Open‑source full‑size BitCPM‑CANN: China‑made compute reportedly achieves 1.58‑bit training for first time

Breakthrough claim: low‑bit training on domestic stack

It has been reported that an open‑source, full‑size BitCPM‑CANN implementation has successfully run 1.58‑bit training using China‑made compute for the first time. The project adapts the BitCPM family of large language models to CANN — Huawei (华为)’s Compute Architecture for Neural Networks — and reportedly demonstrates sub‑2‑bit training precision at scale, a technical achievement that, if validated, would cut memory and bandwidth demands for large model training.

Why this matters

Low‑bit training (here described as 1.58‑bit) reduces the numeric precision used during weight updates and activations, lowering storage and communication costs and enabling larger models to be trained on the same hardware. For domestic players in China, that can translate into running full‑size models on Ascend (昇腾) accelerators without relying on foreign GPUs. Open‑source delivery also accelerates auditability and wider adoption inside China’s research and developer community. But independent verification and reproducible benchmarks will be key: reports should be treated cautiously until results are published and peer reviewed.

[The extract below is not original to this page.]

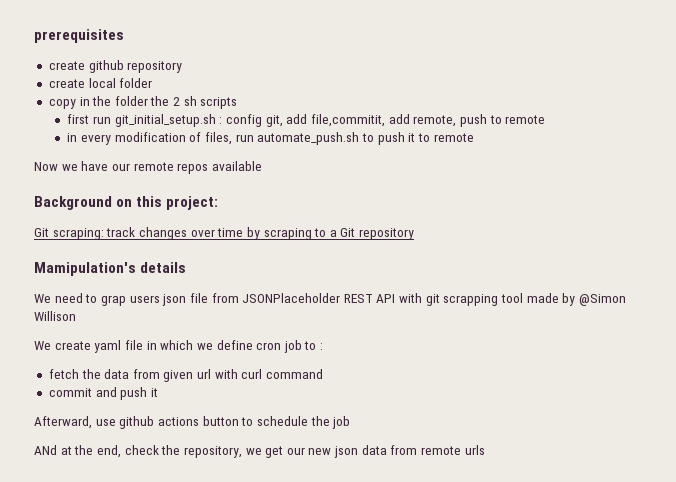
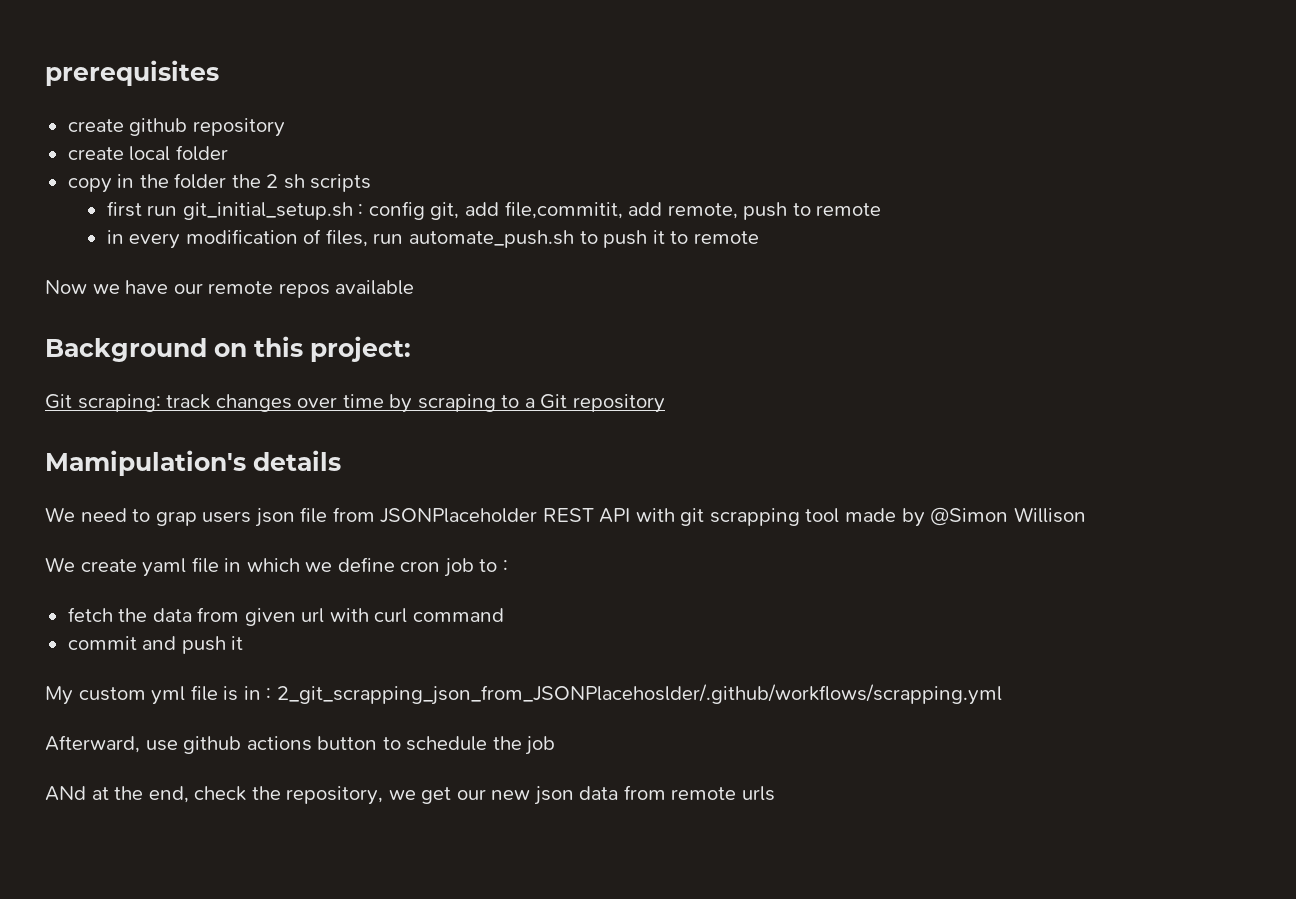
(158, 392) none -> [45,684,1002,705] // My custom yml file is in : 2_git_scrapping_json_from_JSONPlacehoslder/.github/workflows/scrapping.yml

Geopolitics and the AI supply chain

This development sits inside a broader strategic push: export controls and semiconductor trade tensions have nudged Chinese firms and researchers toward building a self‑reliant stack of chips, frameworks and models. Could innovations like BitCPM‑CANN change the balance of access to large‑model compute? Possibly — especially if low‑bit techniques make domestic accelerators more cost‑effective for state‑scale and commercial AI training. At the same time, international collaboration and transparency will determine whether such advances diffuse globally or stay contained behind national technology boundaries.

What to watch next

Researchers and industry watchers should look for code, training logs and benchmarked evaluation to corroborate the claim. It has been reported by domestic outlets; independent replication will answer whether this is a genuine step change or an incremental efficiency improvement. Either way, the story underscores how innovations in quantization and software are reshaping who can train state‑scale models — and where they can do it.